▶ _WHAT YOU WILL DO_:
A) In the passage on 1970s bombings, how many domestic bombings does Max Noel say the United States had in 1972?
B) Output the stretch of the listing from the line containing "collectors: G. Harling & L. Andersson" through the end of the listing as a JSON list of strings, one string per line, with blank lines omitted.

▶ _PAGE TEXT_:
++++++++

This was strange, even at the time. Because radical violence was so deeply woven into the fabric of 1970s America that many citizens, especially in New York and other hard-hit cities, accepted it as part of daily life. As one New Yorker sniffed to the New York Post after an FALN attack in 1977, “Oh, another bombing? Who is it this time?” It’s a difficult attitude to comprehend in a post-9/11 world, when even the smallest pipe bomb draws the attention of hundreds of federal agents and journalists.

“People have completely forgotten that in 1972 we had over nineteen hundred domestic bombings in the United States,” notes a retired FBI agent, Max Noel. “People don’t want to listen to that. They can’t believe it. One bombing now and everyone gets excited. In 1972? It was every day. Buildings getting bombed, policemen getting killed. It was commonplace.”

There are crucial distinctions, however, between public attitudes toward bombings during the 1970s and those today. In the past twenty-five years terrorist bombs have claimed thousands of American lives, over three thousand on 9/11 alone. Bombings today often mean someone dies. The underground bombings of the 1970s were far more widespread and far less lethal. During an eighteen-month period in 1971 and 1972, the FBI reported more than 2,500 bombings on U.S. soil, nearly 5 a day. Yet less than 1 percent of the 1970s-era bombings led to a fatality; the single deadliest radical-underground attack of the decade killed four people. Most bombings were followed by communiqués denouncing some aspect of the American condition; bombs basically functioned as exploding press releases. The sheer number of attacks led to a grudging public resignation. Unless someone was killed, press accounts rarely carried any expression of outrage. In fact, as hard as it may be to comprehend today, there was a moment during the early 1970s when bombings were viewed by many Americans as a semilegitimate means of protest. In the minds of others, they amounted to little more than a public nuisance.

Consider what happened when an obscure Puerto Rican group, MIRA, detonated bombs in two Bronx theaters in New York on May 1, 1970. Eleven people suffered minor injuries when one device went off at the Dale Theater during a showing of Cactus Flower. The second exploded beneath a seat at the cavernous Loew’s Paradise while a rapt audience watched The Liberation of L.B. Jones; when police ordered everyone to leave, the audience angrily refused, demanding to see the rest of the movie. When the theater was forcibly cleared, an NYPD official said later, the audience “about tore the place apart.”1 Neither the bombings nor the Paradise audience’s reaction was deemed especially newsworthy; the incident drew barely six paragraphs in the New York Times.

++++++++

▶ _MATERIAL SHOWN_:

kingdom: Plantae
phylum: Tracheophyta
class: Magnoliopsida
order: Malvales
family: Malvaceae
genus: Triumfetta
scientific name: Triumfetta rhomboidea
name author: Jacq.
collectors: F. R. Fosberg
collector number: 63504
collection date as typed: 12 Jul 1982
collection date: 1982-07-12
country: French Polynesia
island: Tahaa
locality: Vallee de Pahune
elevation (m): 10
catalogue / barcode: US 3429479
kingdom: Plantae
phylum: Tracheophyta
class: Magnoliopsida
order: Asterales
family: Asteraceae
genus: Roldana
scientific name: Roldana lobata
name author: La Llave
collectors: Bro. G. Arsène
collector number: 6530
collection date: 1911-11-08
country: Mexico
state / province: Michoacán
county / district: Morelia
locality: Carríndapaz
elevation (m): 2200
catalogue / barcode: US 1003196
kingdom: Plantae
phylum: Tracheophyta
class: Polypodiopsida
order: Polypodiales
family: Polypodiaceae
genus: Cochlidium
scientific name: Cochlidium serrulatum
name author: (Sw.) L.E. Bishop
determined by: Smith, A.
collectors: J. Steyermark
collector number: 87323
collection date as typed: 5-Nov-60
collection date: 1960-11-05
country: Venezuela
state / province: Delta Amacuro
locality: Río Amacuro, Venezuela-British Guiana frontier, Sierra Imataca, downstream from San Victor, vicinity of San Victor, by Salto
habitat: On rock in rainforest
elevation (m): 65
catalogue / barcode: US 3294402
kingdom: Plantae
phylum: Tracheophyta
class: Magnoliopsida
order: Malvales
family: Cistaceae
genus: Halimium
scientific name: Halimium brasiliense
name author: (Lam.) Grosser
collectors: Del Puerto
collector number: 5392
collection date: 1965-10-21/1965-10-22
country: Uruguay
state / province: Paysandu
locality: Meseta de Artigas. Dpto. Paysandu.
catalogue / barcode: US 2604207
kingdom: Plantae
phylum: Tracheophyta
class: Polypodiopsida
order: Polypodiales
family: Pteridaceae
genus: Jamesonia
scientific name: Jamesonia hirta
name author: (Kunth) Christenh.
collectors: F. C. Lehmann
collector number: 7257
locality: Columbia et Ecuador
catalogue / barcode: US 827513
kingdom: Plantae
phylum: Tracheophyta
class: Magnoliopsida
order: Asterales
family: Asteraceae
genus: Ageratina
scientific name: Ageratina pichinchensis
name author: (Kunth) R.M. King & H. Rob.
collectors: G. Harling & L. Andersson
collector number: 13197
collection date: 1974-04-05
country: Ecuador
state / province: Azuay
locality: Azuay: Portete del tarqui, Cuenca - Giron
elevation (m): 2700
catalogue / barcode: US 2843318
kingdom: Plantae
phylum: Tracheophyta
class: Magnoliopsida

++++++++

▶ _COMPLETE ANSWERS_:
A) Over nineteen hundred.

B)
[
  "collectors: G. Harling & L. Andersson",
  "collector number: 13197",
  "collection date: 1974-04-05",
  "country: Ecuador",
  "state / province: Azuay",
  "locality: Azuay: Portete del tarqui, Cuenca - Giron",
  "elevation (m): 2700",
  "catalogue / barcode: US 2843318",
  "kingdom: Plantae",
  "phylum: Tracheophyta",
  "class: Magnoliopsida"
]